What is expected: Repeat every line of text in the rows below word for word, leaving out the picture placeholders.
....
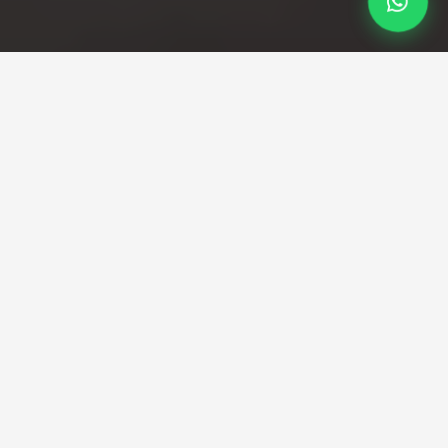
Professional Taxi Service
London city Airport to
London Taxi
Gatwick Airport Taxi Services You Can Trust
Travelling with a taxi from Gatwick to London is one of
the most convenient and comfortable ways to reach
your destination, whether you’re on business, heading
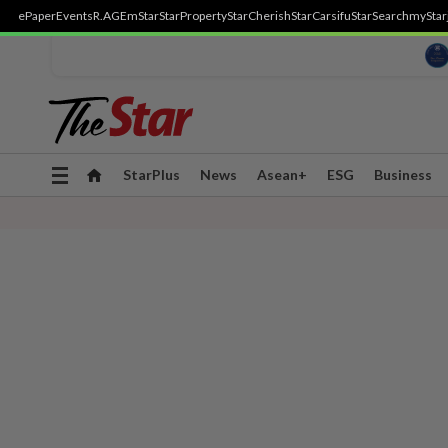
ePaper
Events
R.AGE
mStar
StarProperty
StarCherish
StarCarsifu
StarSearch
myStar
Toggle
StarPlus
News
Asean+
ESG
Business
navigation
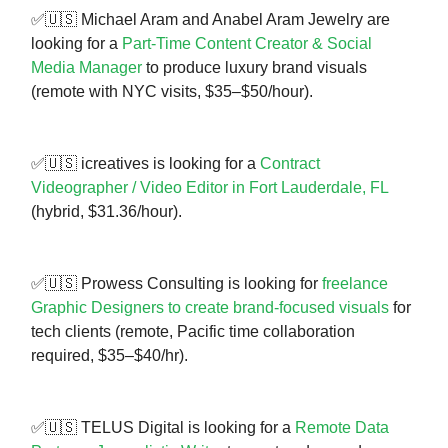
✅🇺🇸 Michael Aram and Anabel Aram Jewelry are
looking for a
Part-Time Content Creator & Social
Media Manager
to produce luxury brand visuals
(remote with NYC visits, $35–$50/hour).
✅🇺🇸 icreatives is looking for a
Contract
Videographer / Video Editor in Fort Lauderdale, FL
(hybrid, $31.36/hour).
✅🇺🇸 Prowess Consulting is looking for
freelance
Graphic Designers to create brand-focused visuals
for
tech clients (remote, Pacific time collaboration
required, $35–$40/hr).
✅🇺🇸 TELUS Digital is looking for a
Remote Data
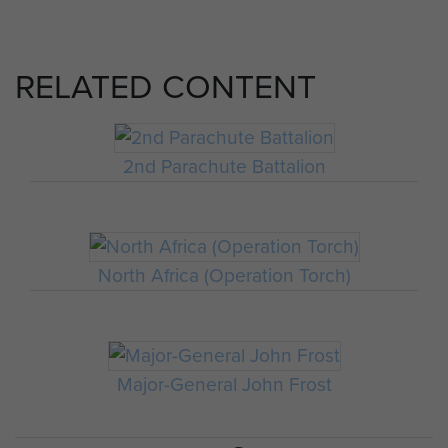
RELATED CONTENT
2nd Parachute Battalion
North Africa (Operation Torch)
Major-General John Frost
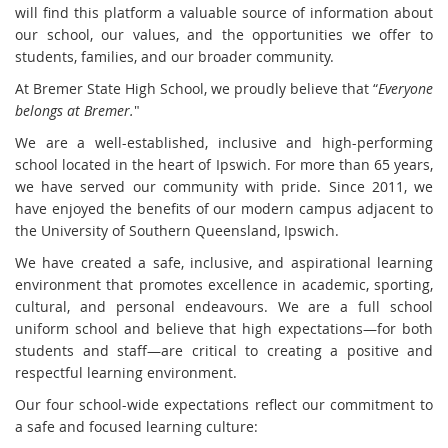
will find this platform a valuable source of information about
our school, our values, and the opportunities we offer to
students, families, and our broader community.
At Bremer State High School, we proudly believe that “
Everyone
belongs at Bremer.
"
We are a well-established, inclusive and high-performing
school located in the heart of Ipswich. For more than 65 years,
we have served our community with pride. Since 2011, we
have enjoyed the benefits of our modern campus adjacent to
the University of Southern Queensland, Ipswich.
We have created a safe, inclusive, and aspirational learning
environment that promotes excellence in academic, sporting,
cultural, and personal endeavours. We are a full school
uniform school and believe that high expectations—for both
students and staff—are critical to creating a positive and
respectful learning environment.
Our four school-wide expectations reflect our commitment to
a safe and focused learning culture:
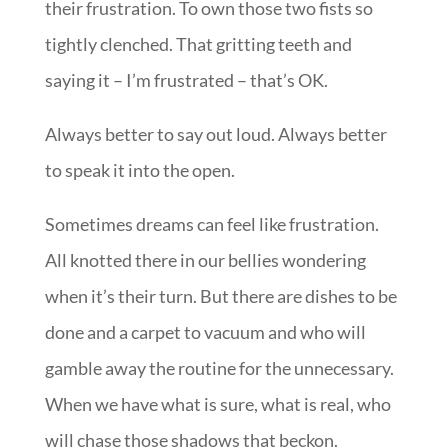
their frustration. To own those two fists so
tightly clenched. That gritting teeth and
saying it – I’m frustrated – that’s OK.
Always better to say out loud. Always better
to speak it into the open.
Sometimes dreams can feel like frustration.
All knotted there in our bellies wondering
when it’s their turn. But there are dishes to be
done and a carpet to vacuum and who will
gamble away the routine for the unnecessary.
When we have what is sure, what is real, who
will chase those shadows that beckon.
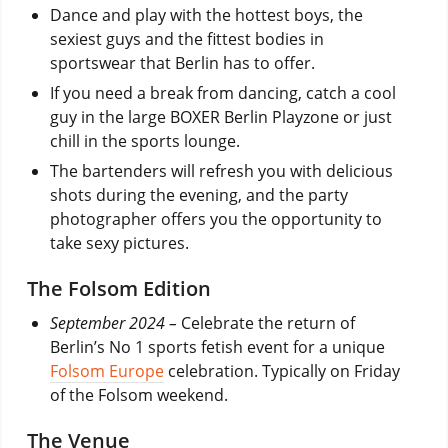
Dance and play with the hottest boys, the
sexiest guys and the fittest bodies in
sportswear that Berlin has to offer.
If you need a break from dancing, catch a cool
guy in the large BOXER Berlin Playzone or just
chill in the sports lounge.
The bartenders will refresh you with delicious
shots during the evening, and the party
photographer offers you the opportunity to
take sexy pictures.
The Folsom Edition
September 2024 –
Celebrate the return of
Berlin’s No 1 sports fetish event for a unique
Folsom Europe
celebration. Typically on Friday
of the Folsom weekend.
The Venue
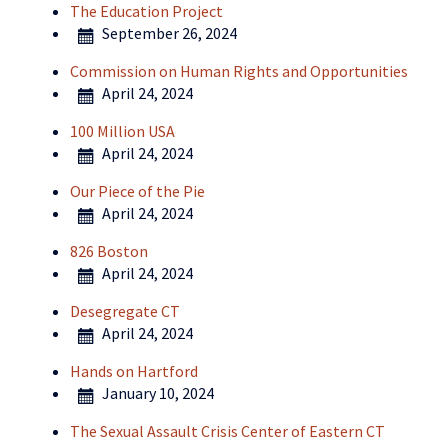
The Education Project
September 26, 2024
Commission on Human Rights and Opportunities
April 24, 2024
100 Million USA
April 24, 2024
Our Piece of the Pie
April 24, 2024
826 Boston
April 24, 2024
Desegregate CT
April 24, 2024
Hands on Hartford
January 10, 2024
The Sexual Assault Crisis Center of Eastern CT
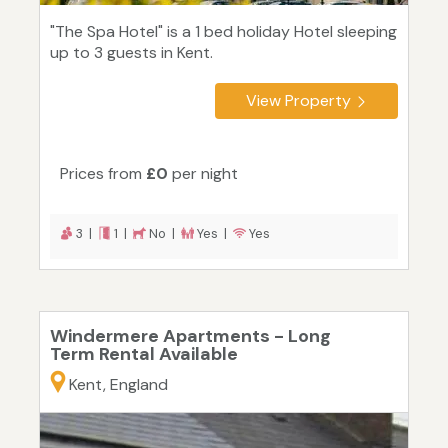
"The Spa Hotel" is a 1 bed holiday Hotel sleeping
up to 3 guests in Kent.
View Property
Prices from
£0
per night
3 |
1 |
No |
Yes |
Yes
Windermere Apartments - Long
Term Rental Available
Kent, England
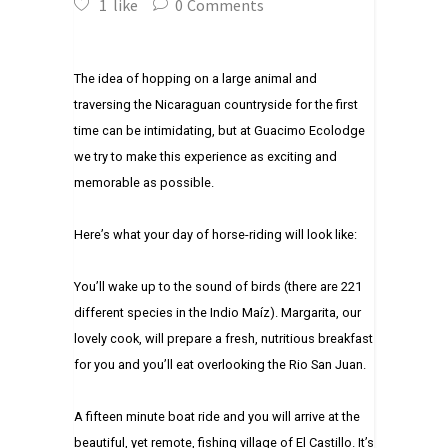
1
like
0
Comments
The idea of hopping on a large animal and
traversing the Nicaraguan countryside for the first
time can be intimidating, but at Guacimo Ecolodge
we try to make this experience as exciting and
memorable as possible.
Here’s what your day of horse-riding will look like:
You’ll wake up to the sound of birds (there are 221
different species in the Indio Maíz). Margarita, our
lovely cook, will prepare a fresh, nutritious breakfast
for you and you’ll eat overlooking the Rio San Juan.
A fifteen minute boat ride and you will arrive at the
beautiful, yet remote, fishing village of El Castillo. It’s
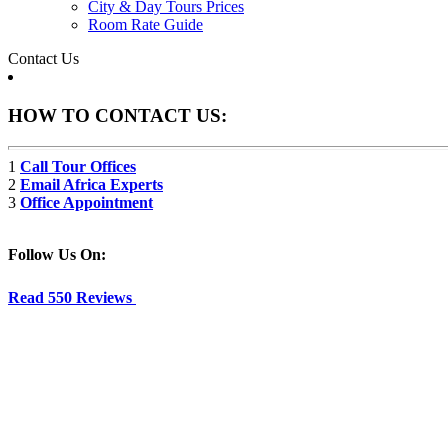
City & Day Tours Prices
Room Rate Guide
Contact Us
HOW TO CONTACT US:
1
Call Tour Offices
2
Email Africa Experts
3
Office Appointment
Follow Us On:
Read 550 Reviews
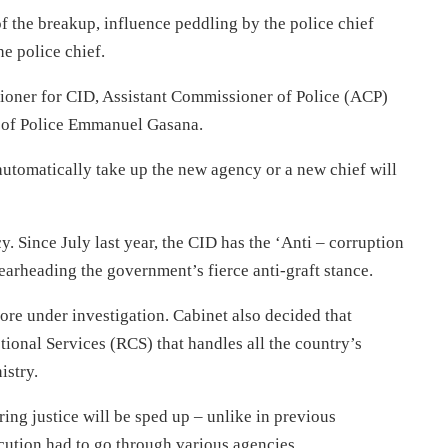
f the breakup, influence peddling by the police chief
e police chief.
oner for CID, Assistant Commissioner of Police (ACP)
l of Police Emmanuel Gasana.
 automatically take up the new agency or a new chief will
y. Since July last year, the CID has the ‘Anti – corruption
arheading the government’s fierce anti-graft stance.
re under investigation. Cabinet also decided that
tional Services (RCS) that handles all the country’s
istry.
ing justice will be sped up – unlike in previous
cution had to go through various agencies.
....
Answer to the problem:
Professional Taxi Service
London city Airport to
London Taxi
Gatwick Airport Taxi Services You Can Trust
Travelling with a taxi from Gatwick to London is one of
the most convenient and comfortable ways to reach
your destination, whether you’re on business, heading
ePaper
Events
R.AGE
mStar
StarProperty
StarCherish
StarCarsifu
StarSearch
myStar
Toggle
StarPlus
News
Asean+
ESG
Business
navigation
✅🇺🇸 Michael Aram and Anabel Aram Jewelry are
looking for a
Part-Time Content Creator & Social
Media Manager
to produce luxury brand visuals
(remote with NYC visits, $35–$50/hour).
✅🇺🇸 icreatives is looking for a
Contract
Videographer / Video Editor in Fort Lauderdale, FL
(hybrid, $31.36/hour).
✅🇺🇸 Prowess Consulting is looking for
freelance
Graphic Designers to create brand-focused visuals
for
tech clients (remote, Pacific time collaboration
required, $35–$40/hr).
✅🇺🇸 TELUS Digital is looking for a
Remote Data
RELATED CONTENT
2nd Parachute Battalion
North Africa (Operation Torch)
Major-General John Frost
will find this platform a valuable source of information about
our school, our values, and the opportunities we offer to
students, families, and our broader community.
At Bremer State High School, we proudly believe that “
Everyone
belongs at Bremer.
"
We are a well-established, inclusive and high-performing
school located in the heart of Ipswich. For more than 65 years,
we have served our community with pride. Since 2011, we
have enjoyed the benefits of our modern campus adjacent to
the University of Southern Queensland, Ipswich.
We have created a safe, inclusive, and aspirational learning
environment that promotes excellence in academic, sporting,
cultural, and personal endeavours. We are a full school
uniform school and believe that high expectations—for both
students and staff—are critical to creating a positive and
respectful learning environment.
Our four school-wide expectations reflect our commitment to
a safe and focused learning culture:
their frustration. To own those two fists so
tightly clenched. That gritting teeth and
saying it – I’m frustrated – that’s OK.
Always better to say out loud. Always better
to speak it into the open.
Sometimes dreams can feel like frustration.
All knotted there in our bellies wondering
when it’s their turn. But there are dishes to be
done and a carpet to vacuum and who will
gamble away the routine for the unnecessary.
When we have what is sure, what is real, who
will chase those shadows that beckon.
Dance and play with the hottest boys, the
sexiest guys and the fittest bodies in
sportswear that Berlin has to offer.
If you need a break from dancing, catch a cool
guy in the large BOXER Berlin Playzone or just
chill in the sports lounge.
The bartenders will refresh you with delicious
shots during the evening, and the party
photographer offers you the opportunity to
take sexy pictures.
The Folsom Edition
September 2024 –
Celebrate the return of
Berlin’s No 1 sports fetish event for a unique
Folsom Europe
celebration. Typically on Friday
of the Folsom weekend.
The Venue
The Education Project
September 26, 2024
Commission on Human Rights and Opportunities
April 24, 2024
100 Million USA
April 24, 2024
Our Piece of the Pie
April 24, 2024
826 Boston
April 24, 2024
Desegregate CT
April 24, 2024
Hands on Hartford
January 10, 2024
The Sexual Assault Crisis Center of Eastern CT
"The Spa Hotel" is a 1 bed holiday Hotel sleeping
up to 3 guests in Kent.
View Property
Prices from
£0
per night
3 |
1 |
No |
Yes |
Yes
Windermere Apartments - Long
Term Rental Available
Kent, England
1
like
0
Comments
The idea of hopping on a large animal and
traversing the Nicaraguan countryside for the first
time can be intimidating, but at Guacimo Ecolodge
we try to make this experience as exciting and
memorable as possible.
Here’s what your day of horse-riding will look like:
You’ll wake up to the sound of birds (there are 221
different species in the Indio Maíz). Margarita, our
lovely cook, will prepare a fresh, nutritious breakfast
for you and you’ll eat overlooking the Rio San Juan.
A fifteen minute boat ride and you will arrive at the
beautiful, yet remote, fishing village of El Castillo. It’s
City & Day Tours Prices
Room Rate Guide
Contact Us
HOW TO CONTACT US:
1
Call Tour Offices
2
Email Africa Experts
3
Office Appointment
Follow Us On:
Read 550 Reviews
f the breakup, influence peddling by the police chief
e police chief.
oner for CID, Assistant Commissioner of Police (ACP)
l of Police Emmanuel Gasana.
 automatically take up the new agency or a new chief will
y. Since July last year, the CID has the ‘Anti – corruption
arheading the government’s fierce anti-graft stance.
re under investigation. Cabinet also decided that
tional Services (RCS) that handles all the country’s
istry.
ing justice will be sped up – unlike in previous
cution had to go through various agencies.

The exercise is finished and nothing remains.